This one’s a wee bit blurry–my apologies! Snapped it on the fly and didn’t realize until I went to upload it that it wasn’t perfectly clear. But it is good enough to give you an idea of what I’m recommending.
*Mary Lovell’s A SCANDALOUS LIFE. Thorough and detailed biography of Jane Digby, the Englishwoman who left a string of noble European husbands and lovers in her wake. She finally married a Bedouin sheikh and adopted the customs of his culture, dividing her time between Damascus and the desert around Palmyra. One of history’s most fascinating women, in my opinion.
*EXPAT: WOMEN’S TRUE TALES OF LIFE ABROAD. Ed. by Christina Henry de Tessan. Profiling modern women who have chosen to live in truly exotic settings, this one is not about the early explorers who inspired Veronica but about the spirit of the kind of woman who chooses an unconventional life.

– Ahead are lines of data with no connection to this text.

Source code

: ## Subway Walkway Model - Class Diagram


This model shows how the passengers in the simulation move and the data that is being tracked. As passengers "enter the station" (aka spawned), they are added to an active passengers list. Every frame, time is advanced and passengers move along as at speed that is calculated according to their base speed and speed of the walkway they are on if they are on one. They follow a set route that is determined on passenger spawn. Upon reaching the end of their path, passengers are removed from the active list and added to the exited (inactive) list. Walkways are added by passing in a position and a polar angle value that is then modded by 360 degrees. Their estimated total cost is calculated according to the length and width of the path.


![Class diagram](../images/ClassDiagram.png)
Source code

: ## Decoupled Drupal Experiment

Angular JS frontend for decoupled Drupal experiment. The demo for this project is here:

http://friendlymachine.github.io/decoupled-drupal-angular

*LIVING WITH CANNIBALS by Michelle Slung. Tales of early and modern travelers taken from the National Geographic Society’s first-person accounts.
*Vicki Croke’s THE LADY AND THE PANDA. This is one of my favorite nonfiction books EVER. It details the attempt by socialite and designer Ruth Harkness to travel to the most remote parts of China to bring the very first panda to the Western world. It reads like a novel and WHY no one has made this into a film yet beggars belief.
*Jane Fletcher Geniesse’s PASSIONATE NOMAD: THE LIFE OF FREYA STARK. Good biographical introduction to Freya Stark for those who might not be familiar with her story. She has always struck me as someone who would be incredibly tiresome to know, but her story makes for fascinating reading.
*UNSUITABLE FOR LADIES, THEY WENT WHISTLING, WAYWARD WOMEN. You can’t go wrong with any of these. WHISTLING is Barbara Holland’s account of women who have gone largely unremarked upon by history–women who nonetheless made their mark. The other two are both by Jane Robinson and are good introductions to women whose lives you might like to read about in greater depth elsewhere.